**Try it:**
The lines below that include the word "importance" are to be reported.

[Extracted data entries]
__________________________________________________
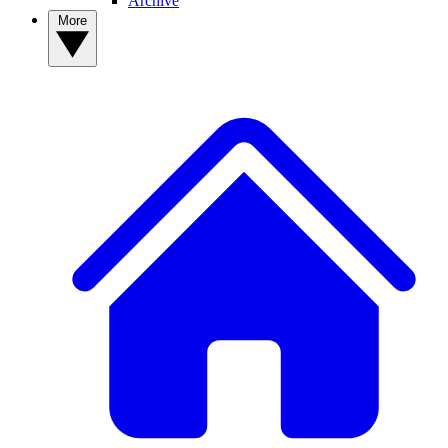
Archive
More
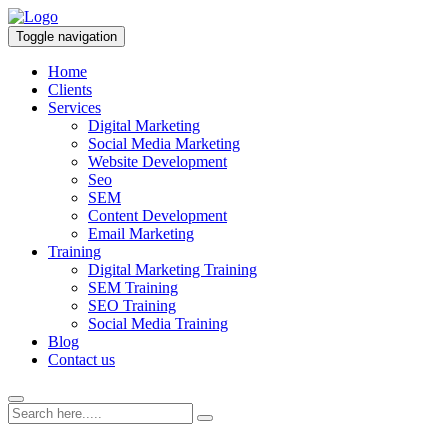
Toggle navigation
Home
Clients
Services
Digital Marketing
Social Media Marketing
Website Development
Seo
SEM
Content Development
Email Marketing
Training
Digital Marketing Training
SEM Training
SEO Training
Social Media Training
Blog
Contact us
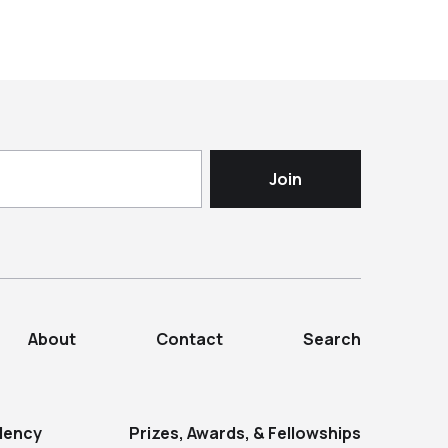
About
Contact
Search
dency
Prizes, Awards, & Fellowships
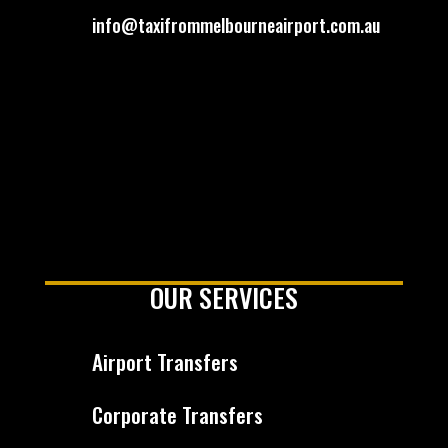
info@taxifrommelbourneairport.com.au
OUR SERVICES
Airport Transfers
Corporate Transfers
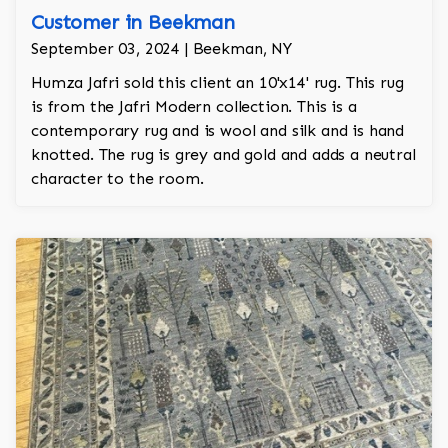
Customer in Beekman
September 03, 2024 | Beekman, NY
Humza Jafri sold this client an 10'x14' rug. This rug
is from the Jafri Modern collection. This is a
contemporary rug and is wool and silk and is hand
knotted. The rug is grey and gold and adds a neutral
character to the room.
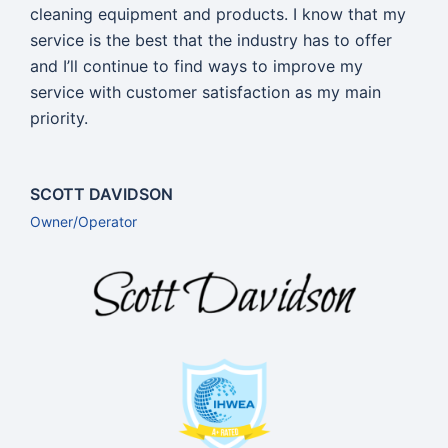
cleaning equipment and products. I know that my
service is the best that the industry has to offer
and I’ll continue to find ways to improve my
service with customer satisfaction as my main
priority.
SCOTT DAVIDSON
Owner/Operator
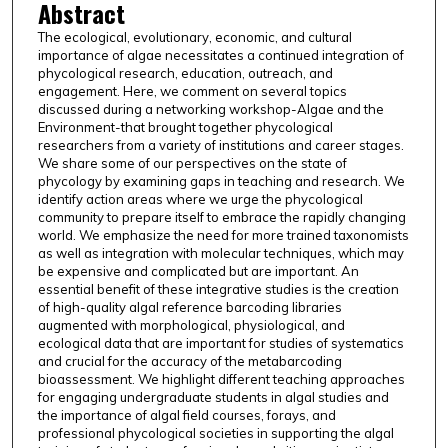
Abstract
The ecological, evolutionary, economic, and cultural
importance of algae necessitates a continued integration of
phycological research, education, outreach, and
engagement. Here, we comment on several topics
discussed during a networking workshop-Algae and the
Environment-that brought together phycological
researchers from a variety of institutions and career stages.
We share some of our perspectives on the state of
phycology by examining gaps in teaching and research. We
identify action areas where we urge the phycological
community to prepare itself to embrace the rapidly changing
world. We emphasize the need for more trained taxonomists
as well as integration with molecular techniques, which may
be expensive and complicated but are important. An
essential benefit of these integrative studies is the creation
of high-quality algal reference barcoding libraries
augmented with morphological, physiological, and
ecological data that are important for studies of systematics
and crucial for the accuracy of the metabarcoding
bioassessment. We highlight different teaching approaches
for engaging undergraduate students in algal studies and
the importance of algal field courses, forays, and
professional phycological societies in supporting the algal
__________________________________________________
**Completed exercise:**
importance of algae necessitates a continued integration of
the importance of algal field courses, forays, and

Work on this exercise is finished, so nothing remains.